### Written tasks
**1)** List the items that the floral hair wreath post gives after the words "you will need the following".
**2)** Write a continuation of the floral hair wreath post, beginning after its final sentence.

───── Page extract

Friday, March 27, 2009

Springtime Floral Hair Wreath

Having recently come into acquisition of a lovely, big bunch of flowers (.50 at David's aunts thrift shop!) I spent some time trying to decide where to put them, to get the best effect.

My time thusly spent failed. I like very clean, clear spaces and don't put up very much to occupy that space. The flowers just tended to look as if they suddenly were placed there, very rudely and they interrupted the clean, clear flow of the view, so dear to my heart.

I was inspired today to make a floral hair wreath. I've made these before (hasn't everyone?) out of dandilions, when I was little. My little childhood playmate, Ben, and I pretended all sorts of things with those dandilion wreaths. Most often, that he was the "king" and I was the "princess" (he seemed ghastly frightened of making me "queen" because then I would be his "wife".) We lived in a wonderful fort made in the boughs of a large, dense pine tree.

For this one (not made of dandilions), you will need the following:

Wire (left over from the Christmas wreaths)

Florists tape

Assorted flowers/leaves/vines, etc.

That's it!

Oh, and a pair of wire cutters is handy as well. Raid husbands tool box for wire cutters.

To begin with, decide how large you want your circlet of flowers to be. Make it a comfortable, rather loose measurement, for the flowers will take up some space and you want it to look draped and natural.

Wire together your wire strands to make desired length. Use florists tape and wrap tightly and securely. Try on for fit.
Now, the fun part begins! Cut your flowers into various lengths and begin to attach them to the wire circle by taping them on with florists tape. Lay the end of a wire of flowers against the circle. Tape to the circle, tightly and securely, as you wrapped the initial wire.

Don't wrap the flower up to the head of the flower, since that would make it look stiff. End your wrapping of the flower about 1/2" - 1" from the flower. Bend your flower out of the way and continue to wrap on the other side, adding blossoms and flowers as you go. Continue around the entire circle and securely tape off.

Arrange and bend your flowers to get the best, most natural appearance. Try on!

Wear to your next historical ball, or plan one to compliment your Easter frock. Or, if desired, make a floral wreath for no other reason than to pretend you are a Spring Fairy Maiden of the Forest. (although here in central IL our forests are rather non-existent. But there are two maple trees outside which make lovely pretend places. )

I think I'll be making another one of these this afternoon to add to my Etsy shop. I love these dear little purply-pink blooms too much to sell this one, but I have some pinker flowers I can bear to part with!

──────────
───── Entries provided

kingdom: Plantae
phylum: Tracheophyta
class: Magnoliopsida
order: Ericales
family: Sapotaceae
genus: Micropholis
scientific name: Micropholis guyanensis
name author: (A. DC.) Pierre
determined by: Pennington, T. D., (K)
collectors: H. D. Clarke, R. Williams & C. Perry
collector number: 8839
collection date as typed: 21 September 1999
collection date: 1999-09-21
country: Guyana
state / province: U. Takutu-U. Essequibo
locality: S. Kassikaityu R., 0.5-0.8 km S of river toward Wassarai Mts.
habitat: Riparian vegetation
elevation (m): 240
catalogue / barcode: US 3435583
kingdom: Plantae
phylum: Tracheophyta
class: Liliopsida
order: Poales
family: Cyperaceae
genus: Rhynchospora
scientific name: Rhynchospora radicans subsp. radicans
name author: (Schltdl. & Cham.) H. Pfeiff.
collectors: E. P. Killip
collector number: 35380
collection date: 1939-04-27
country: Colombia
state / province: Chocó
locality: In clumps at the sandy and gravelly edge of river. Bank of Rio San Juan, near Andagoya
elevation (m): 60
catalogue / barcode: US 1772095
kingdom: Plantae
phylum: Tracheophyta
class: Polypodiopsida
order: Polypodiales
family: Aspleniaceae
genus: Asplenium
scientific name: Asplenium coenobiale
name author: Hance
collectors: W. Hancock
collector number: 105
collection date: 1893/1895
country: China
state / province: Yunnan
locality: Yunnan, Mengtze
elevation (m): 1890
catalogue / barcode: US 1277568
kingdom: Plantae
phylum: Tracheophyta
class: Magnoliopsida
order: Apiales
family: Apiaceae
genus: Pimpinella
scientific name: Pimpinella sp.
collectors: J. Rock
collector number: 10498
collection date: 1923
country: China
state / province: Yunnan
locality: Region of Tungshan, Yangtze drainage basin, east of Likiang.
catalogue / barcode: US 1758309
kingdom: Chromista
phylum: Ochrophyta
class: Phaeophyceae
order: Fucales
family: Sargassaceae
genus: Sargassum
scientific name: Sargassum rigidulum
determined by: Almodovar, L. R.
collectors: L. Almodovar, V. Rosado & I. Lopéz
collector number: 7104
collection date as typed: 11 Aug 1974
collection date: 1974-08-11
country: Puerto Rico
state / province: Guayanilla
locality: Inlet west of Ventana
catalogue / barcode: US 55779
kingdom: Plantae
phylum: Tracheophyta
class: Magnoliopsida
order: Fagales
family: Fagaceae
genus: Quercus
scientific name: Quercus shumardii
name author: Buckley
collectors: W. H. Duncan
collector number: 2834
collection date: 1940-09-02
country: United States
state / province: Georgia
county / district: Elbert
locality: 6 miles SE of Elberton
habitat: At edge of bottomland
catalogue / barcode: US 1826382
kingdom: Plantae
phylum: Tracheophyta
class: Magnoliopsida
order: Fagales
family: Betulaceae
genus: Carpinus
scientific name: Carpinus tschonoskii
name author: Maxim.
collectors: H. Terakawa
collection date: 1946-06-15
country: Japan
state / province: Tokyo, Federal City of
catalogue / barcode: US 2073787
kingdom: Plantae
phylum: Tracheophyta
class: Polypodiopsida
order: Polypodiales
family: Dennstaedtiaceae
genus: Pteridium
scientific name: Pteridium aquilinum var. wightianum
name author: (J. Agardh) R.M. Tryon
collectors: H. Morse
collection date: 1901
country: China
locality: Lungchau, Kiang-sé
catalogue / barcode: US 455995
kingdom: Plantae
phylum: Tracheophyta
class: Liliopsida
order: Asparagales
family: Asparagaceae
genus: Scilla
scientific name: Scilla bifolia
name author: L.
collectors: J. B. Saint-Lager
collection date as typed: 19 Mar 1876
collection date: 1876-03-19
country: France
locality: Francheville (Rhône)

──────────

### Task responses
**1)**
- Wire (left over from the Christmas wreaths)
- Florists tape
- Assorted flowers/leaves/vines, etc.

**2)**
Thursday, March 26, 2009

Springtime Blouses

I was really inspired by Cheri's recent post on peasant blouses, and loved the one she has for sale in her shop. I used to wear this style all the time and thought I'd try to make a few new ones for myself, since they are so comfortable and one of my very favorite styles. I spent yesterday drawing up a pattern based on my measurements and gave it a whirl. The first result showed a few problems I had to correct, so I modified my pattern and made another one today. Here is my new peasant blouse! :)

It has a neck gathered into a satin binding instead of being drawn with a ribbon. Reason: I had no ribbon in a corresponding color. I did have this satiny seam binding in a peachy-pinky-tan color that was just right.

I used the rest of the seam binding to put around the front vent facing. I also added some cream colored lace, last minute. Why not?

The short sleeves are elasticized, to give a ruffle effect.

And the bottom hem is vented on the lengthened body to give a bit of shaping. All in all, a very comfortable style. I can't wait to make a few more.

Here is the first blouse I made yesterday. If any of you ladies are a rather short-waisted, petite sort of woman, with not-too-heavy shoulders and rather slender arms, with a bust not exceeding 40" or so, this blouse may just fit you perfectly. It was just a bit too short in the length for me (hitting me just above hip length) and just a bit too tight in the arms (which, admittedly, are not super-thin) to be completely comfortable. If any of you are interested in it, please e-mail me and you may have it for the price of shipping. I love how it came out, but since it doesn't fit just right, would rather it have a good home where it may be used. I plan on making another in the same fabric, with my newly modified pattern.



P.S. Don't forget that Little Dorrit premieres this Sunday on Masterpiece!!

Thursday, March 19, 2009

Green Skirt ~ a.k.a. The Moss Maiden

The Moss Maiden. Of course inanimate items, like clothes, sound so much prettier if described in creative terms. My skirt is green. Moss is green. Ah. The connection. The maiden, I suppose, would be me. Although I am married so am doubtful if the term would be absolutely correct.
But perhaps the Moss Maiden brings to mind vivid images of a green-hued lady, with damp, wrinkled skin, smelling of earth, and with stringy, fish-pond-moss-like hair.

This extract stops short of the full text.